Rents soar in Sun Belt cities
“What is happening now is a massive rebound in rents,” said Anthemos Georgiades, CEO of Zumper, a rental listing site. And much of that rebound has come through steady increases throughout 2021, he said.
Rents are climbing fastest in Sun Belt cities like Phoenix, where rent for a one-bedroom apartment was up 22% year-over-year in September, according to Zumper.
Nearby, Scottsdale’s one-bedroom median rent rose to $1,850 in September, up 23% from last year, according to Zumper’s analysis.
Overall, Sun Belt cities posted the strongest rent gains in the country during the end of the summer, according to a report from CoStar Group, a real estate data company that owns Apartments.com.
Rents in this region were pushed up by robust economic recoveries and newcomers moving to the area, according to the report.
“Sun Belt markets were already seeing good growth pre-pandemic and they are the standouts now,” said Jay Lybik, the national director of multifamily analytics at CoStar Group.
Other cities seeing rent increases are those that aren’t the major city in their region — like Fort Lauderdale, Florida, or San Diego, according to Zumper.
“Maybe people don’t need to live in Miami or Los Angeles, but they still want to be close,” said Georgiades. Nearby cities often offer a lower cost of living, larger square footage, and an attractive lifestyle. “Only a minority of people will be fully remote going forward. The proximity is a realistic alternative for many people.”
New York and San Francisco rebound
Rents in the two most expensive markets in the country, New York and San Francisco, cratered during the pandemic. Now both are coming back, with San Francisco lagging a bit behind.
The borough of Manhattan is heating up the most in New York City, said Nancy Wu, an economist at StreetEasy. “Manhattan residents were more mobile and had the ability to move. That’s where we saw the biggest drops in rents [during the pandemic] and the biggest gains back up in the city.”
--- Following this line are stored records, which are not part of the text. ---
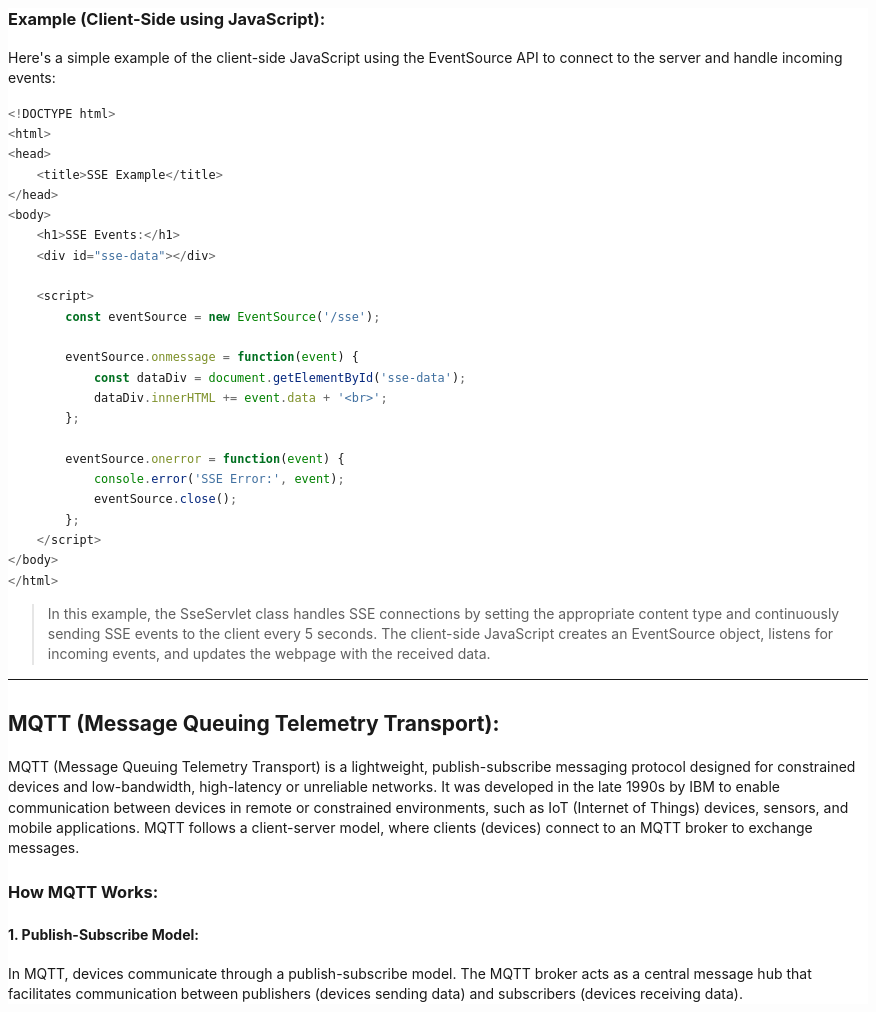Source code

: ### Example (Client-Side using JavaScript):
Here's a simple example of the client-side JavaScript using the EventSource API to connect to the server and handle incoming events:

```javascript
<!DOCTYPE html>
<html>
<head>
    <title>SSE Example</title>
</head>
<body>
    <h1>SSE Events:</h1>
    <div id="sse-data"></div>

    <script>
        const eventSource = new EventSource('/sse');

        eventSource.onmessage = function(event) {
            const dataDiv = document.getElementById('sse-data');
            dataDiv.innerHTML += event.data + '<br>';
        };

        eventSource.onerror = function(event) {
            console.error('SSE Error:', event);
            eventSource.close();
        };
    </script>
</body>
</html>
```

> In this example, the SseServlet class handles SSE connections by setting the appropriate content type and continuously sending SSE events to the client every 5 seconds. The client-side JavaScript creates an EventSource object, listens for incoming events, and updates the webpage with the received data.

---

## MQTT (Message Queuing Telemetry Transport):

MQTT (Message Queuing Telemetry Transport) is a lightweight, publish-subscribe messaging protocol designed for constrained devices and low-bandwidth, high-latency or unreliable networks. It was developed in the late 1990s by IBM to enable communication between devices in remote or constrained environments, such as IoT (Internet of Things) devices, sensors, and mobile applications. MQTT follows a client-server model, where clients (devices) connect to an MQTT broker to exchange messages.

### How MQTT Works:

#### 1. Publish-Subscribe Model: 
In MQTT, devices communicate through a publish-subscribe model. The MQTT broker acts as a central message hub that facilitates communication between publishers (devices sending data) and subscribers (devices receiving data).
Prior to the pandemic, rents in San Francisco were more expensive than in New York and there was less inventory. San Francisco may not be coming back as fast as New York, Wu said, because the Bay Area’s tech industry might not require workers to be in the office to the extent the financial firms in Manhattan do.
Still, she said, New York and San Francisco have more in common than they do with other parts of the country. “They are different than Midwestern and Sun Belt cities that were relatively more affordable and have seen big rent growth.”
Rents are not as strong in New York as some analysts thought they’d be at the beginning of the summer due to the ongoing threat of Covid-19.
“That still leaves a lot of good deals for renters,” said Wu. “You can still negotiate.”
The median rent in Manhattan was $3,255 in August, according to a report from brokerage firm Douglas Elliman and appraisal firm Miller Samuel. That’s up 1.5% from July, but still 3.2% below last year.
Demand is bouncing back, however, according to Jonathan Miller, President, and CEO of Miller Samuel. Even though leasing activity was strong heading into the fall, said Miller, it was more muted than expected.
“At the start of the summer, there seemed to be a consensus among corporate America that in-person work would resume in the fall,” said Miller. “That consensus is much more diffused. Start dates are being kicked down the road, often to January and into the new year.”
That uncertainty can be seen in the rental activity, he said.
“Instead of having this moment that was going to be a light switch, when things were back to business in a significant way, that has become less of an obvious outcome,” said Miller. “Now there is more uncertainty.”